Prompt injection is a class of attack targeting AI systems that use language models to process user input. In a prompt injection attack, an adversary embeds text inside a user-supplied field, document, or message that is designed to override, bypass, or manipulate the model's original instructions. If the model treats the injected text as a legitimate instruction rather than as data, it may produce outputs or take actions that the system's designers did not intend.
The attack has two main variants. Direct prompt injection occurs when a user enters malicious instructions directly into a prompt field, attempting to override the system prompt or extract sensitive information. Indirect prompt injection is more insidious: the malicious content is embedded in a document, email, or web page that the AI system reads and processes as part of a legitimate task, causing the model to execute instructions it found in the content rather than instructions from its operator.

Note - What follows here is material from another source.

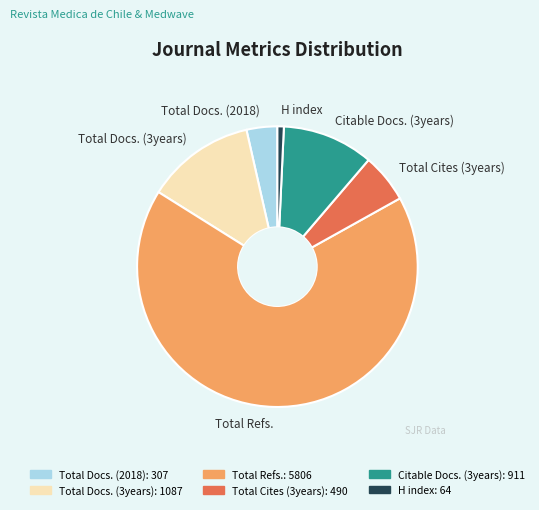

Do Total Docs. (2018) and Total Docs. (3years) together represent more than half of the pie?

No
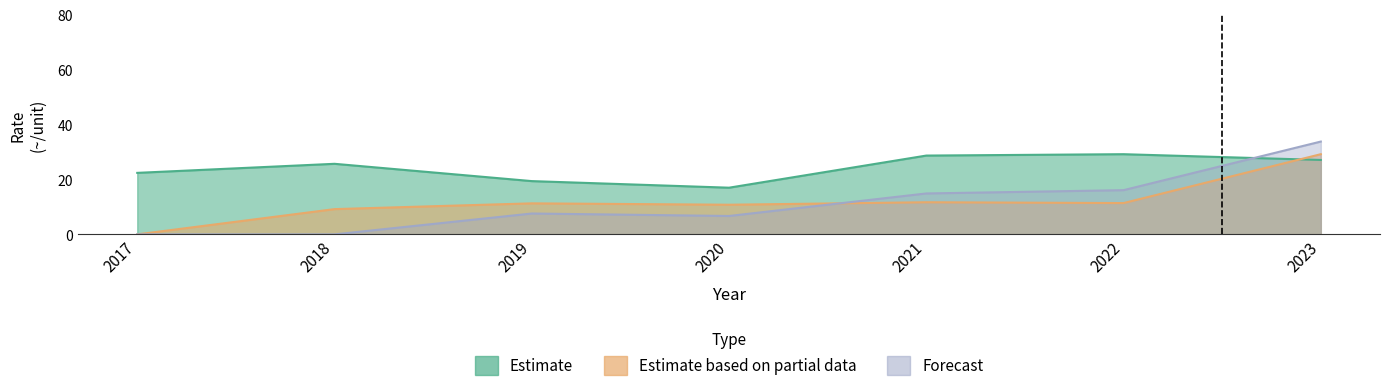

How many data points in Estimate based on partial data are above 11?

4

For organizations deploying AI agents, prompt injection is a significant security concern because agents have the ability to take actions: sending emails, querying databases, modifying records. An agent that can be manipulated through prompt injection may perform actions on behalf of an attacker rather than its intended operator.
Mitigations include input sanitization, clear separation between trusted instructions and untrusted content in the model's context, human confirmation requirements before high-impact actions, monitoring for anomalous agent behavior, and defense-in-depth approaches that do not rely solely on the model's ability to distinguish legitimate instructions from injected ones.